Gue sendiri menyadari privilese gue. Gue tinggal di Jakarta di mana akses sumber daya dan informasi bisa didapatkan dengan mudah. Gue nggak pernah berada di ambang garis kemiskinan, yang memungkinkan gue untuk mendapatkan gizi yang cukup di masa pertumbuhan, dan sekolah yang bagus. Tau nggak, hanya 18% persen populasi Indonesia yang berkesempatan untuk kuliah lho. Dan untuk gue berhasil tumbuh dan belajar di universitas yang menyandang nama bangsa, gue adalah nol koma nol nol sekian persen yang luar biasa terberkati.
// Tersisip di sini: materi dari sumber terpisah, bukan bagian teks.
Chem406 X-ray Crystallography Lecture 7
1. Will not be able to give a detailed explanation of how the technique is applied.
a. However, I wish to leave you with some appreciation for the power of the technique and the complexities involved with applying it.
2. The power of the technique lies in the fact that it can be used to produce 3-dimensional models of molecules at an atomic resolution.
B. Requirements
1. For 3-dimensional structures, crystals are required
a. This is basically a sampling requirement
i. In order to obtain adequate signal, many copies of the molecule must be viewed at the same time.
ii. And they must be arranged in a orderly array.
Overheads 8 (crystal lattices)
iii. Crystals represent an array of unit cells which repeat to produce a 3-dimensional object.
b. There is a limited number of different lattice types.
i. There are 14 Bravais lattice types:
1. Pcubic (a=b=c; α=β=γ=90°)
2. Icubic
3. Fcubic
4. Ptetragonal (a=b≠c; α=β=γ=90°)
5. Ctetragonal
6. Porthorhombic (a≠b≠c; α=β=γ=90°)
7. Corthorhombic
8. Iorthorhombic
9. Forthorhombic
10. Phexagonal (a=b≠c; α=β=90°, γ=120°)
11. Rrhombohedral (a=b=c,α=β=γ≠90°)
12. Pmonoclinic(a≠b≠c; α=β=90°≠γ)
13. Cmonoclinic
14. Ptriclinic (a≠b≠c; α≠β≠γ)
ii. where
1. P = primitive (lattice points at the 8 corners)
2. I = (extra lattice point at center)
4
Gue nggak tau apakah anak-anak dari CEO-CEO dan presdir-presdir ini sadar mengenai betapa beruntungnya mereka. Beberapa orang bahkan nggak sadar bahwa apa yang sudah mereka anggap sebagai kebutuhan, sebagai nafas hidup, adalah hal-hal yang bahkan nggak diimpikan untuk bisa dicicipi oleh sebagian orang. Bukan salah mereka sama sekali, sih, kalo mereka nggak tahu. Tapi ketidaktahuan itu bisa menghalangi mereka untuk berbuat lebih daripada yang mereka bisa lakukan (dengan semua sumber daya yang ada).
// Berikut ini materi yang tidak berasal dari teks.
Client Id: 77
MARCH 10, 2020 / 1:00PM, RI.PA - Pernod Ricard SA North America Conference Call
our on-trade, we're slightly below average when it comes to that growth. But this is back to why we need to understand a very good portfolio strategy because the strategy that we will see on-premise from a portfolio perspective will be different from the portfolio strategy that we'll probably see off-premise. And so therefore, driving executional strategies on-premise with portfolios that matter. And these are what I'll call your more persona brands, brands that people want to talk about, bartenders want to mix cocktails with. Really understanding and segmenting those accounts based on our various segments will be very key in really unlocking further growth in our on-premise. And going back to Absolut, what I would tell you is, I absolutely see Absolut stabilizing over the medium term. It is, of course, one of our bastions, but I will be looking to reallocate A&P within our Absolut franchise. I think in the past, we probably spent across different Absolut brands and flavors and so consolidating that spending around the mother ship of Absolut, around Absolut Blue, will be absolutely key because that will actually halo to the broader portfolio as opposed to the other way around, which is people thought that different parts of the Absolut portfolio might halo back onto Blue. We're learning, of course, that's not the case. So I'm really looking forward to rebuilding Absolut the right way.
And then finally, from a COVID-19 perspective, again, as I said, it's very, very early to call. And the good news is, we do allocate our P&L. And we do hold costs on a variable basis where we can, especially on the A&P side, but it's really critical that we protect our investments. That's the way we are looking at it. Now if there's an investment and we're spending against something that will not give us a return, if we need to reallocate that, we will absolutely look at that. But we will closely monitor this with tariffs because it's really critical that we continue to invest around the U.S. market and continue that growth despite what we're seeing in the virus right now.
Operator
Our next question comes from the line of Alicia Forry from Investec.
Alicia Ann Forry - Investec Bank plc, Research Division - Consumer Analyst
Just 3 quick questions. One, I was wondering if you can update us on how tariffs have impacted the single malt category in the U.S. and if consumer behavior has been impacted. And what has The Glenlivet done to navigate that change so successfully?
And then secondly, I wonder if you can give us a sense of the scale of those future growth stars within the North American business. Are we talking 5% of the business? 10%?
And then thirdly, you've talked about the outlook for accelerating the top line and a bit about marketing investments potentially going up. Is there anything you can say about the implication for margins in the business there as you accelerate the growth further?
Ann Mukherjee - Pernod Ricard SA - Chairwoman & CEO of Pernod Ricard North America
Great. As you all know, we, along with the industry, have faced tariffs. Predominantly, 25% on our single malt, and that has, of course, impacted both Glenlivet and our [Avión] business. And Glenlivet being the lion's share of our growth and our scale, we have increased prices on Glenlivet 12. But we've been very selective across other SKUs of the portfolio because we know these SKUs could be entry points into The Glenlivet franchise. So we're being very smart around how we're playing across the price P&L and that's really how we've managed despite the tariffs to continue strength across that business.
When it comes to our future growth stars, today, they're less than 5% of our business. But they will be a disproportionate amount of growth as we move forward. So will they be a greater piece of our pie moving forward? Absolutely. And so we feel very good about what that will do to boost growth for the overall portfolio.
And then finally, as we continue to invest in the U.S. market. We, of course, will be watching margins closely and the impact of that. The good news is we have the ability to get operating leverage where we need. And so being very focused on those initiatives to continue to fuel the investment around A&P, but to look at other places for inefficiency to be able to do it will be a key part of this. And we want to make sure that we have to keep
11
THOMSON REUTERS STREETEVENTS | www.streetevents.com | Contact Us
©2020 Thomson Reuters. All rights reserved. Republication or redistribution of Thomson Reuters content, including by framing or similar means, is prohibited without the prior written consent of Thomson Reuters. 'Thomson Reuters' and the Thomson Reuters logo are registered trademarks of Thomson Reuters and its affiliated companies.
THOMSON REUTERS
Tapi gue, kelas menengah yang cukup sadar akan langit dan jurang di sekeliling gue, lebih terbuka aja matanya kalau dunia itu... beragam. Kalau kesempatan dan berkat skala bentuknya beda-beda. Kesadaran ini bikin gue merasa gue harus melakukan sesuatu. Sekarang, sih, gue nggak tau apakah gue bisa punya idealisme yang sama kalau ntar (moga-moga) sukses.
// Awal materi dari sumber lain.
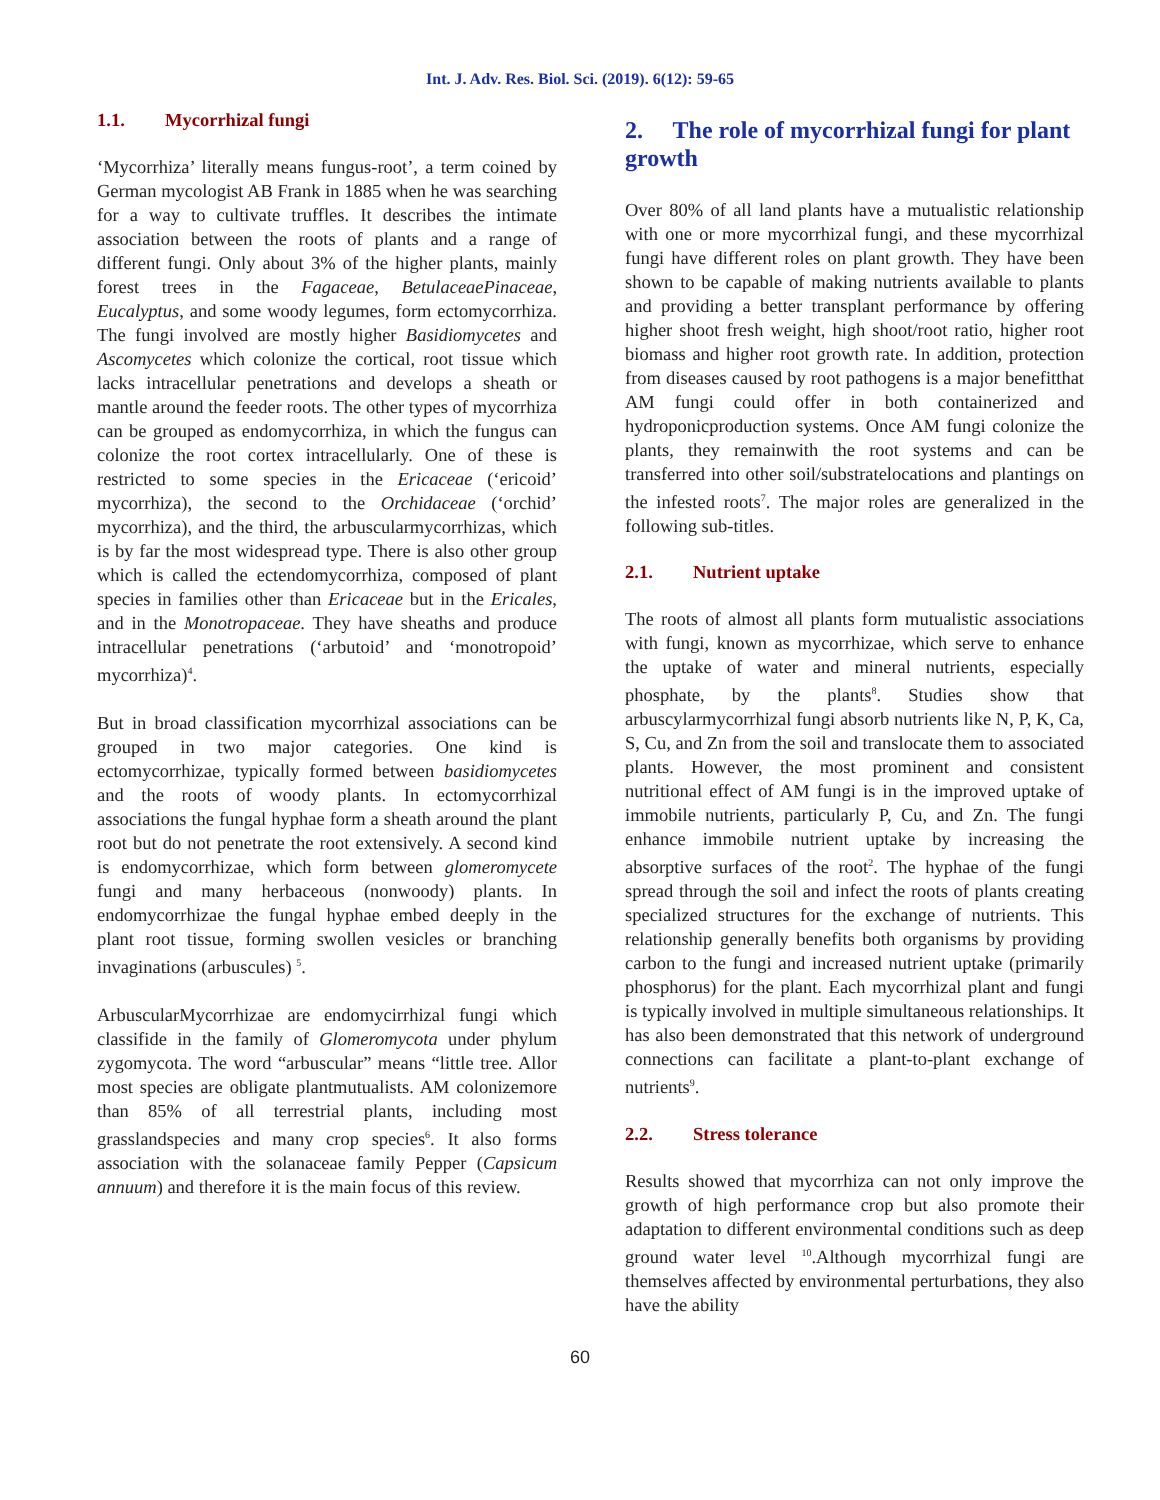Int. J. Adv. Res. Biol. Sci. (2019). 6(12): 59-65
1.1. Mycorrhizal fungi
‘Mycorrhiza’ literally means fungus-root’, a term coined by German mycologist AB Frank in 1885 when he was searching for a way to cultivate truffles. It describes the intimate association between the roots of plants and a range of different fungi. Only about 3% of the higher plants, mainly forest trees in the Fagaceae, BetulaceaePinaceae, Eucalyptus, and some woody legumes, form ectomycorrhiza. The fungi involved are mostly higher Basidiomycetes and Ascomycetes which colonize the cortical, root tissue which lacks intracellular penetrations and develops a sheath or mantle around the feeder roots. The other types of mycorrhiza can be grouped as endomycorrhiza, in which the fungus can colonize the root cortex intracellularly. One of these is restricted to some species in the Ericaceae (‘ericoid’ mycorrhiza), the second to the Orchidaceae (‘orchid’ mycorrhiza), and the third, the arbuscularmycorrhizas, which is by far the most widespread type. There is also other group which is called the ectendomycorrhiza, composed of plant species in families other than Ericaceae but in the Ericales, and in the Monotropaceae. They have sheaths and produce intracellular penetrations (‘arbutoid’ and ‘monotropoid’ mycorrhiza)<sup>4</sup>.
But in broad classification mycorrhizal associations can be grouped in two major categories. One kind is ectomycorrhizae, typically formed between basidiomycetes and the roots of woody plants. In ectomycorrhizal associations the fungal hyphae form a sheath around the plant root but do not penetrate the root extensively. A second kind is endomycorrhizae, which form between glomeromycete fungi and many herbaceous (nonwoody) plants. In endomycorrhizae the fungal hyphae embed deeply in the plant root tissue, forming swollen vesicles or branching invaginations (arbuscules) <sup>5</sup>.
ArbuscularMycorrhizae are endomycirrhizal fungi which classifide in the family of Glomeromycota under phylum zygomycota. The word “arbuscular” means “little tree. Allor most species are obligate plantmutualists. AM colonizemore than 85% of all terrestrial plants, including most grasslandspecies and many crop species<sup>6</sup>. It also forms association with the solanaceae family Pepper (Capsicum annuum) and therefore it is the main focus of this review.
2. The role of mycorrhizal fungi for plant growth
Over 80% of all land plants have a mutualistic relationship with one or more mycorrhizal fungi, and these mycorrhizal fungi have different roles on plant growth. They have been shown to be capable of making nutrients available to plants and providing a better transplant performance by offering higher shoot fresh weight, high shoot/root ratio, higher root biomass and higher root growth rate. In addition, protection from diseases caused by root pathogens is a major benefitthat AM fungi could offer in both containerized and hydroponicproduction systems. Once AM fungi colonize the plants, they remainwith the root systems and can be transferred into other soil/substratelocations and plantings on the infested roots<sup>7</sup>. The major roles are generalized in the following sub-titles.
2.1. Nutrient uptake
The roots of almost all plants form mutualistic associations with fungi, known as mycorrhizae, which serve to enhance the uptake of water and mineral nutrients, especially phosphate, by the plants<sup>8</sup>. Studies show that arbuscylarmycorrhizal fungi absorb nutrients like N, P, K, Ca, S, Cu, and Zn from the soil and translocate them to associated plants. However, the most prominent and consistent nutritional effect of AM fungi is in the improved uptake of immobile nutrients, particularly P, Cu, and Zn. The fungi enhance immobile nutrient uptake by increasing the absorptive surfaces of the root<sup>2</sup>. The hyphae of the fungi spread through the soil and infect the roots of plants creating specialized structures for the exchange of nutrients. This relationship generally benefits both organisms by providing carbon to the fungi and increased nutrient uptake (primarily phosphorus) for the plant. Each mycorrhizal plant and fungi is typically involved in multiple simultaneous relationships. It has also been demonstrated that this network of underground connections can facilitate a plant-to-plant exchange of nutrients<sup>9</sup>.
2.2. Stress tolerance
Results showed that mycorrhiza can not only improve the growth of high performance crop but also promote their adaptation to different environmental conditions such as deep ground water level <sup>10</sup>.Although mycorrhizal fungi are themselves affected by environmental perturbations, they also have the ability
60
Sejauh ini, itu sih yang membuat gue selalu merasa nggak cukup. Mungkin ini pikiran bocah 20 tahun yang pertama kali mencicipi dunia kerja. Mau lebih terus, kurang terus. Bagusnya, gue nggak berhenti untuk belajar. Buruknya, gue nggak bisa stop nunduk dan dangak (untuk melihat: kira-kira gue udah di level berapa?), atau kiri dan kanan (temen-temen gue udah sampe mana ya?).

Kalau kata orang harus mulai liat ke bawah, kayaknya nggak cocok ya, karena liat ke bawah juga salah satu alaan untuk gue terus maju. Mungkin yang lebih tepat, lihat ke dalam. Puas nggak? Cukup nggak? Semoga suatu saat nanti, gue akan cukup meras content hingga bisa mengikuti jejak bapak profesor yang pensiun dini untuk bertani.

Segitu dulu cerita-cerita pengalaman gawe + pikiran nggak penting yang muncul di sela-selanya. Cheers!